Publisher’s Letter (December 2006)

Welcome to Outpatient Nation

OH YEAH, WE ALSO HAVE ACUTE-CATE HOSPITALS

Dear Reader:

Welcome to Outpatient Nation.

I read with interest the article in this edition regarding how eight-hospital Carilion Health System in Virginia is repositioning itself as a network of clinics – a physician-led, multi-specialty group practice, to be exact. (Please see “System shifts focus to outpatient care” on Page 4.)

The hospitals will stay open after the restructuring, Carilion officials say, but they will apparently play a secondary role to the clinics, including a new “flagship” clinic and medical office building (MOB) project.

The move is controversial, but not unprecedented – and long overdue.

Hospitals used to be the undisputed heart of healthcare. But the inexorable shift to outpatient care during the past three decades is well documented. I’ll spare you the demographic, psychographic, economic and regulatory reasons for the shift; you’ve heard them many times before.

But what’s interesting about Carilion’s strategy is the change in perception. Sure, the Mayo, Cleveland and Lahey clinics have operated under this outpatient-centered model for many years. However, they’re among the most sophisticated, research-based healthcare providers on the planet. Of course they’re going to be progressive.

But it’s obvious that times have changed when mid-sized, small-market systems like Carilion start to position themselves in the marketplace as outpatient-centered.

Of course, patients have known this for years. Take your friendly neighborhood newsletter publisher, for example. I am 46 years old. I have had numerous medical exams over the years, as well as some routine imaging, the usual tests and even a couple of minor surgical procedures. But I have been a hospital patient exactly once: when I was born in 1961.

My experience is not unique.

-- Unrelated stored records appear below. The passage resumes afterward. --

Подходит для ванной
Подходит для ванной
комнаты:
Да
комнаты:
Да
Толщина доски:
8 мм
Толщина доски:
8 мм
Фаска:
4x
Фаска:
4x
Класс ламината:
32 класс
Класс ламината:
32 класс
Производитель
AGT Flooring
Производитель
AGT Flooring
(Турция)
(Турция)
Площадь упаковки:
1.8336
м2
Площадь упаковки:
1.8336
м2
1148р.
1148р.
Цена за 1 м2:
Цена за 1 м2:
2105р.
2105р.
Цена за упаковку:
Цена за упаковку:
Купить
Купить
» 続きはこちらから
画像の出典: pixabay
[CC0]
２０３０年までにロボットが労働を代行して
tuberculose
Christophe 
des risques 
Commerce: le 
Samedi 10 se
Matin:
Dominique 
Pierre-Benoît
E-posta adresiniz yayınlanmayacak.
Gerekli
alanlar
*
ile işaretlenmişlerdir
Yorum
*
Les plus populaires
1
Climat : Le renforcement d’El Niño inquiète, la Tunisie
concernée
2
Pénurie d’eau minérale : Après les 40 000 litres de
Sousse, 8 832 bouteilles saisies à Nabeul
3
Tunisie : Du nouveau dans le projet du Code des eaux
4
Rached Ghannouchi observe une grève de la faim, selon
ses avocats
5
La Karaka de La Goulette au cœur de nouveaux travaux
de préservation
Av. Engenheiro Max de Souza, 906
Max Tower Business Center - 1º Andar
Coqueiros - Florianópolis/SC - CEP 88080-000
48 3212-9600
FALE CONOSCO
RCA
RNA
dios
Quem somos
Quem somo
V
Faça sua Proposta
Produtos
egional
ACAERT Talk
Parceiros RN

We have moved to a healthcare system in which many people will be patients in a traditional acute-care hospital only once in their lives: when they’re born. (Or, in the case of mothers, they will also be patients when they give birth – although who knows how long even that that will remain true.) Many of us will bypass acute-care hospitals even at the end of life, living out our days in senior living facilities.

Some would argue that an inpatient-focused positioning still makes sense because well-regarded hospitals have a halo effect on a system’s outpatient facilities. But that’s like saying that Mercedes-Benz has a halo effect on all of Daimler Chrysler’s vehicles. The reality is that if I’m driving a $15,000 Dodge day in and day out I really don’t care if the parent company also makes a $450,000 Mercedes that I’ll never own.

Likewise, if 99 percent of the healthcare you receive in your lifetime is delivered in an outpatient setting, are you more concerned about the quality of care in the outpatient facilities you visit regularly, or in the hospital where you’ll probably never set foot? In light of that, it has never been more important to deliver top-quality outpatient facilities.

Can systems like Carilion successfully reposition themselves as outpatient-focused? That depends in large part on the healthcare real estate firms that develop, finance, own, lease and manage those facilities.